実施課題 — 中国経済見通しについての文章を、最後の文の直後から書き継ぎなさい。

━━━━━ 検討用本文 ━━━━━

中国経済見通し~成長率は18年6.5%、19年6.2%と鈍化するものの心配は御無用!

2017年11月24日

(三尾 幸吉郎)

■要旨
  1. 中国国家統計局が公表した17年1-9月期の国内総生産(GDP)は59兆3288億元(日本円換算では約1000兆円)となり、実質成長率は前年比6.9%増と16年通期の同6.7%増を0.2ポイント上回った。昨年まで6年連続で前年の伸びを下回ってきたが7年ぶりに上回りそうだ。一方、消費者物価は前年比1.5%上昇と16年通期の同2.0%上昇を0.5ポイント下回っている。
     
  2. 需要別の動きを見ると、消費は長期トレンド(中間所得層の増加に伴うサービス化)、中期トレンド(ネット販売化が消費を刺激)、短期トレンド(小型車減税やバブル抑制など景気対策の拡大・縮小による変動)が17年は3つ揃って上向きだったが、18年には短期トレンドが下向きに転じる。投資は構造改革が進展する中で二極化、構造不況業種(鉄鋼、採掘など)が落ち込む一方、新興産業(IT、自動車など)は勢いを増した。今後は前者のマイナスが後者のプラスをやや上回り小幅減速と見ている。輸出は、世界経済の持続的回復などがプラス要因となるものの、製造拠点を後発新興国へ移転する動きが盛んなため大きな伸びは期待できない。

━━━━━ データ抜粋 ━━━━━

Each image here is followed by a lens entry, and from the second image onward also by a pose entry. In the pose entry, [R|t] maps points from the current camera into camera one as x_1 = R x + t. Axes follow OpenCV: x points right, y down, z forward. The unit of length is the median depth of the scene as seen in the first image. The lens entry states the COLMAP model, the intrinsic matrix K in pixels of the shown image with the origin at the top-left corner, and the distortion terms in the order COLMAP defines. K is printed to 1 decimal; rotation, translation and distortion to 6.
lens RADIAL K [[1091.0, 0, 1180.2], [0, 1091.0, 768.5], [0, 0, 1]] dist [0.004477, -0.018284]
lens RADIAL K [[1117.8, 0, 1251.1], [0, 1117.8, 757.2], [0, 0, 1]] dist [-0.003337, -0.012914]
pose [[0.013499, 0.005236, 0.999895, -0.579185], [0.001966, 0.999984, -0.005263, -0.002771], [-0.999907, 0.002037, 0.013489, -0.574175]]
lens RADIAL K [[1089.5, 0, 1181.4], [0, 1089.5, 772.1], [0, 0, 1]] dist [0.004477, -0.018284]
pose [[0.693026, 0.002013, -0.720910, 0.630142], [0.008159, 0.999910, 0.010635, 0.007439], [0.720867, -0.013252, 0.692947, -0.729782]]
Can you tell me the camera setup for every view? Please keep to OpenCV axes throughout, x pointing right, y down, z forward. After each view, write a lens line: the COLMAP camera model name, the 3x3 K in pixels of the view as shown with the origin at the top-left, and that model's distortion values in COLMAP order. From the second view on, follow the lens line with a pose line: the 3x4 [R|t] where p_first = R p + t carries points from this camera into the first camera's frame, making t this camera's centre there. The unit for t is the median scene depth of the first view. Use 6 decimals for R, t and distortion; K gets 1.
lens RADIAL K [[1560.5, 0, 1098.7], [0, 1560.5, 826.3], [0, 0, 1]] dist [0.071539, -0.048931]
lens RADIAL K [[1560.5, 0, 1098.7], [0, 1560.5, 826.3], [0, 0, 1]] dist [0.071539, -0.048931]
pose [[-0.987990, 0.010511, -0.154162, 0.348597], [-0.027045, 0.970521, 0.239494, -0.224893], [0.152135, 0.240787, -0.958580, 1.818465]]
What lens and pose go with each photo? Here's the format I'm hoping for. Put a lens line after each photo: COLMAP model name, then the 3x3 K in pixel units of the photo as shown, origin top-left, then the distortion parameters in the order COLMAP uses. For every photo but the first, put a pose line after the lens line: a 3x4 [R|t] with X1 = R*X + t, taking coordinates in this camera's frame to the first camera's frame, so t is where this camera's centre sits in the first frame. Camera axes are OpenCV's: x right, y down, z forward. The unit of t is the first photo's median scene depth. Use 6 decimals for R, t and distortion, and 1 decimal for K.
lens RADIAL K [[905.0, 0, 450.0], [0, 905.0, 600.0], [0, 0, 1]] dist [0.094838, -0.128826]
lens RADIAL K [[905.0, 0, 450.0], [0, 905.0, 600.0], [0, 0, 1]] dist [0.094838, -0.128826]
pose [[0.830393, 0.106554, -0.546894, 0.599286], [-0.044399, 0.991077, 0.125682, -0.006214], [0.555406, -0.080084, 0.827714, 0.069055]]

━━━━━

課題の解答 —
     
  3. 一方、金融面を見ると、住宅バブルが深刻化する中で、中国政府(含む中国人民銀行)は金融政策の重点を、景気からその副作用(住宅バブルやレバレッジ拡大など)抑制へ移したと見られる。今後想定される米利上げに際しては金融を引き締め方向に調整する可能性がある。
     
  4. 経済見通しとしては、17年の成長率は前年比6.8%増、18年は同6.5%増、19年は同6.2%増と緩やかな減速を予想する。しかし、消費面でも投資面でも新たな牽引役が誕生、今回の減速は景気対策頼み(小型車減税やインフラ投資など)からの脱却を図ることが主因で、経済運営の自由度はむしろ高まるため悲観は必要ない。また、17年の消費者物価は前年比1.6%上昇、18年は同2.7%上昇、19年は同2.3%上昇と予想する。なお、リスクは住宅バブルと考える。